Méthodique et appliqué, je finis d’enlever ton gloss avec mes babines d’homme de couleur, ça couvre une satanée surface cette option que les parents m’ont greffée. C’est du boulot bien fait, y’en a plus une larme de ce truc. Bien joué Isaac. Je peux tremper les dites lèvres dans ce digestif qui réveillerait un mort.

Le dernier verre devait visiblement être un antépénultième, on se relance d’une tournée ponctuée d’une entreinte devenue normale.
Il se fait vraiment tard. Faudrait que j’y aille, ceci dit quand j’y pense, je me rends compte que dans la bataille du Gloss, ma chemise a disparu, et comme un con, je l’ai perdue de vue, pourtant dans un 90m2 une chemise blanche, cela doit se capter, non ? Je scrute sans bouger du canapé, il se fait tard, allons Isaac, me dis je en me grattant le peu de cheveu qu’il me reste, deux choix, je rentre torse nu sous ma veste (et on se rend la chemise plus tard... A moins que tu ne veuilles la garder, une autre coutume de ta tribu ?) ou je reste un peu voir si elle réapparait. A peine, j’opte pour la version Indiana Jones qui part à la recherche de sa chemise perdu qu’un connard de nain invisible vient de me subtiliser mes godasses laissant apparaitre mes chaussettes Simpsons. Ce nain me fait rire. Me v’la mignon, il a caché mes pompes maintenant.
Bon, indiana Jones maintenant t’as deux graals, tes pompes et une chemise.

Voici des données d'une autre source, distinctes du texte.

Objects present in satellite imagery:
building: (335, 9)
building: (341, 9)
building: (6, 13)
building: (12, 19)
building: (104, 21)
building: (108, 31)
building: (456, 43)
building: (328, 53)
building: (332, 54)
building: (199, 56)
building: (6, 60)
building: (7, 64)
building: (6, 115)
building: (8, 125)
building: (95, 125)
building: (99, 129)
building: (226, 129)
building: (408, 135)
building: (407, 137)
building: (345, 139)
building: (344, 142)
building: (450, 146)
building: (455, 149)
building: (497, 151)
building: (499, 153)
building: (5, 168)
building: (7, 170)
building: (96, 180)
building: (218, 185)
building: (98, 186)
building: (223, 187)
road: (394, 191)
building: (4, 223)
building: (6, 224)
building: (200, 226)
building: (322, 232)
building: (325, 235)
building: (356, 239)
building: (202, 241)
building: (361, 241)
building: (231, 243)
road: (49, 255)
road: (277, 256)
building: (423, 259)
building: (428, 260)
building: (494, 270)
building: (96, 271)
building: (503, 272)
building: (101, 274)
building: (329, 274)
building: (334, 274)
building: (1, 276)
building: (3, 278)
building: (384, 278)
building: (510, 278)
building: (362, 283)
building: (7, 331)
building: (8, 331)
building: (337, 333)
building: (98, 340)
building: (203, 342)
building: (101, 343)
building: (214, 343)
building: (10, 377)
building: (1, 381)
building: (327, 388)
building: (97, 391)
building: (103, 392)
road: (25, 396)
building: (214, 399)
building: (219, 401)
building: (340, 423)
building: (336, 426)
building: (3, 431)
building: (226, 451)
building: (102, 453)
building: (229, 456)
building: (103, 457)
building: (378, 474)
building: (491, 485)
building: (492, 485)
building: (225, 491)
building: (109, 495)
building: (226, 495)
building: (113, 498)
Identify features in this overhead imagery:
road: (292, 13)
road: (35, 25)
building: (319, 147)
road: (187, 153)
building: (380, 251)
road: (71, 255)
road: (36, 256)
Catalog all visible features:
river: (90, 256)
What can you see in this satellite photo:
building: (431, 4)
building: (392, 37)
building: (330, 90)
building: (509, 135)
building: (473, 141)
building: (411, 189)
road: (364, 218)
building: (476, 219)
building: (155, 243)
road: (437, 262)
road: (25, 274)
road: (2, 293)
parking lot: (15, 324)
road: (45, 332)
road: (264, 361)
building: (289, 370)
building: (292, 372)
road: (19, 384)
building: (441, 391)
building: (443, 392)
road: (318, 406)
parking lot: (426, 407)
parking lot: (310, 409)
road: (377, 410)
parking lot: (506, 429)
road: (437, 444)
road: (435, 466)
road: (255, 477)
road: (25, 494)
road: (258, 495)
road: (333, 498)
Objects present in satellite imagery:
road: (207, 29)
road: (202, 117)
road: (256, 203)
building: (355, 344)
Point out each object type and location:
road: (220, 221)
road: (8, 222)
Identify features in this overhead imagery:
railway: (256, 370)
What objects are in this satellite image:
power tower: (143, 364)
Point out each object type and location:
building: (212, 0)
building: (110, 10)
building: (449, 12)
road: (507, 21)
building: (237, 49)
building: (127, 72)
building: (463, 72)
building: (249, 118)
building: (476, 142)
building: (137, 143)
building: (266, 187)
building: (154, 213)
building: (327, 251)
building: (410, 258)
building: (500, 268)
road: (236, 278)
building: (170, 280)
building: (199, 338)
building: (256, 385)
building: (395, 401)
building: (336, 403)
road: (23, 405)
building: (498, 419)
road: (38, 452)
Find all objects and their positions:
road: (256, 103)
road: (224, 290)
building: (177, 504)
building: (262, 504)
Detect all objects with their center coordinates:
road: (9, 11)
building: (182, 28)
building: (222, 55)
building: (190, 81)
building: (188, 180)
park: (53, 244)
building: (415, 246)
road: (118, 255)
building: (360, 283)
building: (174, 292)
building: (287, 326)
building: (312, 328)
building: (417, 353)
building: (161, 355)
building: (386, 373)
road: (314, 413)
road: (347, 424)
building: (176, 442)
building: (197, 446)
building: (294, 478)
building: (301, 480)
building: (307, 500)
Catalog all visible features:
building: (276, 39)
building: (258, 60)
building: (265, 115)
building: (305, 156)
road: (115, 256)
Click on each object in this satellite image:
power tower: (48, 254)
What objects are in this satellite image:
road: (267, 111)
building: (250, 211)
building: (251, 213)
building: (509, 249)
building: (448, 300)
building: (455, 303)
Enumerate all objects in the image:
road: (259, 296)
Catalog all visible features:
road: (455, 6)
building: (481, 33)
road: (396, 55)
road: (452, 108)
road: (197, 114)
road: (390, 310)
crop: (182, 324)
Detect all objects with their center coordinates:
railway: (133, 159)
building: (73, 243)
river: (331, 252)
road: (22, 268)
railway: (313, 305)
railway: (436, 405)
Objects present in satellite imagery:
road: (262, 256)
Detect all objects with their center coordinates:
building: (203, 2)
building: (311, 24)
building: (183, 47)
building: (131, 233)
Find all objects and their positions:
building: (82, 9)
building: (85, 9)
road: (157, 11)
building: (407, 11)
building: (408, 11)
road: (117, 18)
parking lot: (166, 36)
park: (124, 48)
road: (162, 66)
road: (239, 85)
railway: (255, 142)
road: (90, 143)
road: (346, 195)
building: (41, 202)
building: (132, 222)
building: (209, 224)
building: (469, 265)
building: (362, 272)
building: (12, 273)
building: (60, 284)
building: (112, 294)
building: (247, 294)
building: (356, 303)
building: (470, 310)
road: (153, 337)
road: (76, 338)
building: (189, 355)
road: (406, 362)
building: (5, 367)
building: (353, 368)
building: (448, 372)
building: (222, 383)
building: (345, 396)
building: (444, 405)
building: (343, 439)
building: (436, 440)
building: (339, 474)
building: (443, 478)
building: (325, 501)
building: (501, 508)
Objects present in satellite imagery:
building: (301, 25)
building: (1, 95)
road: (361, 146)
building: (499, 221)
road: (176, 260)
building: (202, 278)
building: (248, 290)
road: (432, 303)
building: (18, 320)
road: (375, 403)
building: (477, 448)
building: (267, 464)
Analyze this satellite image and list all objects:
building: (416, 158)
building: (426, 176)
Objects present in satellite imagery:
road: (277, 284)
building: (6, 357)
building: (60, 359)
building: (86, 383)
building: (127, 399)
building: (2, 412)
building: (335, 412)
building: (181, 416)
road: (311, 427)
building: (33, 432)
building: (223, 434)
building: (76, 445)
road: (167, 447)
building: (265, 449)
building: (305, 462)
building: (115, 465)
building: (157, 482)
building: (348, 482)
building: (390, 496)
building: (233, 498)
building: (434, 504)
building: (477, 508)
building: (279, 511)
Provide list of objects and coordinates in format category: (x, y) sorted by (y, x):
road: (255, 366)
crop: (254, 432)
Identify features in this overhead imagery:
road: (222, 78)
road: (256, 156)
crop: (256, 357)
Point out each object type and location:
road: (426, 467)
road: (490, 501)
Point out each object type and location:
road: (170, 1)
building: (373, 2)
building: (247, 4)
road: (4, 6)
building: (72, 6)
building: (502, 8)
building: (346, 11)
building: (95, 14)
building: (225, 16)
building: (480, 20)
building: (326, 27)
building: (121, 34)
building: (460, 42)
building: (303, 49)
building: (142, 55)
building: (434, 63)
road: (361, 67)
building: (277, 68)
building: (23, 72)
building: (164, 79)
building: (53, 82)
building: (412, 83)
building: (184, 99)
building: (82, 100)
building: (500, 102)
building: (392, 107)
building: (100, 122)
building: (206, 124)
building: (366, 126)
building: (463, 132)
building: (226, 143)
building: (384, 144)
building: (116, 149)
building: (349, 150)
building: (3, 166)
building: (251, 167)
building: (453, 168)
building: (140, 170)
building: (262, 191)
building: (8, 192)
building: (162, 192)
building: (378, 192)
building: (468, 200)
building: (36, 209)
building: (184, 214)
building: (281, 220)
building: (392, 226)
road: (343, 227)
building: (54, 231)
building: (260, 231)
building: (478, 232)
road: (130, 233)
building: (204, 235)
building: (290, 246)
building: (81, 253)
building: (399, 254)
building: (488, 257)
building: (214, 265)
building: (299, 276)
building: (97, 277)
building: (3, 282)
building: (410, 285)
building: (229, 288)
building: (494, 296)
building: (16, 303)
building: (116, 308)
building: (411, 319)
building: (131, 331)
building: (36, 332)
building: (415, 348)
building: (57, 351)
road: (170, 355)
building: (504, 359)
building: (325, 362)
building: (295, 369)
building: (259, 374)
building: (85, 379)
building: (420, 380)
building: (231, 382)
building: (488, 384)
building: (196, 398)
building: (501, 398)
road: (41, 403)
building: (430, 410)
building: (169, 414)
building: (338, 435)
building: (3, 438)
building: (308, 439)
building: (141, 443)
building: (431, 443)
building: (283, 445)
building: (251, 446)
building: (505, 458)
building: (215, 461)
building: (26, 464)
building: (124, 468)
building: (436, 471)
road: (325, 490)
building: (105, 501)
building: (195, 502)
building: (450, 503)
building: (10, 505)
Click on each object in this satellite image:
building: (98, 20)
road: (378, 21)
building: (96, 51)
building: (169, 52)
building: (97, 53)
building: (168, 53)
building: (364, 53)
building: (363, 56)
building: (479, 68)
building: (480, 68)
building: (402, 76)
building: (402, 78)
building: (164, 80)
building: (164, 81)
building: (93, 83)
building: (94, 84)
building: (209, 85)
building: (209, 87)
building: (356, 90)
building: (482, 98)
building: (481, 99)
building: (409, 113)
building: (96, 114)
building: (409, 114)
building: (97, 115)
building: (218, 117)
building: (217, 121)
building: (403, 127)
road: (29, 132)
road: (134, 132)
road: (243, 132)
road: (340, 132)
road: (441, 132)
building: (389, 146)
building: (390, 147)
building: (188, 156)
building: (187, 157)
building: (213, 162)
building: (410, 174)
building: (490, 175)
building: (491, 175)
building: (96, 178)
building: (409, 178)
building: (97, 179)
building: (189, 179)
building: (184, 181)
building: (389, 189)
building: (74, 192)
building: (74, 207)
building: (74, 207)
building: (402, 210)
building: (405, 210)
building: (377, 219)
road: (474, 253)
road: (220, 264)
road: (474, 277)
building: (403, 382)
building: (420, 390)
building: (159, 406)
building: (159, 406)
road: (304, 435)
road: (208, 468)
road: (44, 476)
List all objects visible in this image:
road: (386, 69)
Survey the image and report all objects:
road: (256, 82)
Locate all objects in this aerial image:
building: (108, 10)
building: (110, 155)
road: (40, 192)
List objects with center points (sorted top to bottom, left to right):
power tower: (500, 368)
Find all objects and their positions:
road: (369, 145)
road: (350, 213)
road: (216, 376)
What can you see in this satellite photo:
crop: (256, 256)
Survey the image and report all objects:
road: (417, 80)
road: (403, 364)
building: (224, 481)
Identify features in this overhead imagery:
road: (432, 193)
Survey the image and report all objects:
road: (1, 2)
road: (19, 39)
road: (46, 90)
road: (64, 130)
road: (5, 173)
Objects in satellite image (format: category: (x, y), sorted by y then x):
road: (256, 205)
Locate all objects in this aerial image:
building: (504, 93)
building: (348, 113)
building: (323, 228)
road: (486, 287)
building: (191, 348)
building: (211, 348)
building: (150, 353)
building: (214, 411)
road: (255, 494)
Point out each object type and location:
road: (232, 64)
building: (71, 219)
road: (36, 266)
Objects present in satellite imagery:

Punaise, oui, il était tard.
Et j’étais pas en position de force.
Saleté de nain. Tiens, le temps que je cherche à choper ce nain invisible, la jeune fille de l’étreinte (oui rappelez vous, celle avec le gloss) en a profité pour se changer, exprimant au passage une sympathique solidarité avec mon coté torse nu. Oui, mademoiselle, j’aime beaucoup ce sous vêtement rouge... Ah, tu préferais que je te l’ôte.
Putain de nain invisible de merdé, il vient de me tirer mon falzard pendant que j’accédais à sa demande. A ce moment précis, je décide de tenir fermement mon calebar pour éviter que le nain file avec, je vais pas rentrer à poil, quand même. Ah bon, tu veux que je reste ?
Oui, il était sacrément tard, quand même.
J’ai donc accepté. J’ai accepté l’hospitalité de ce que je pensais être un canapé qui sentait à plein nez épaté la puce de chien... Ah, tu me prêtes ta chambre ? Quelle hospitalité, elle a cette nana... C’est vraiment urbain. Merci vraiment.
Oui, il était trop tard pour que je rentre (j’habite à moins 200 mètres et il fait 7-8 degrés à Saint é, c’est pas Fort de France ici !)

Ca sent toujours bon une chambre de fille et c’est toujours hyper bien rangé (appréciez le sens très masculin de la généralité), au passage, je me rends compte que sa chambre est la cachette du nain invisible, mon jean y est plié, et ma chemise suspendue (dans les films, vu la situation, tout cela aurait été éparpillé entre le salon et le pied du lit, ben là, non... Nous avons à faire à quelqu’un d’ordonnée.)
Bref, oui, il était tard pour que je rentre.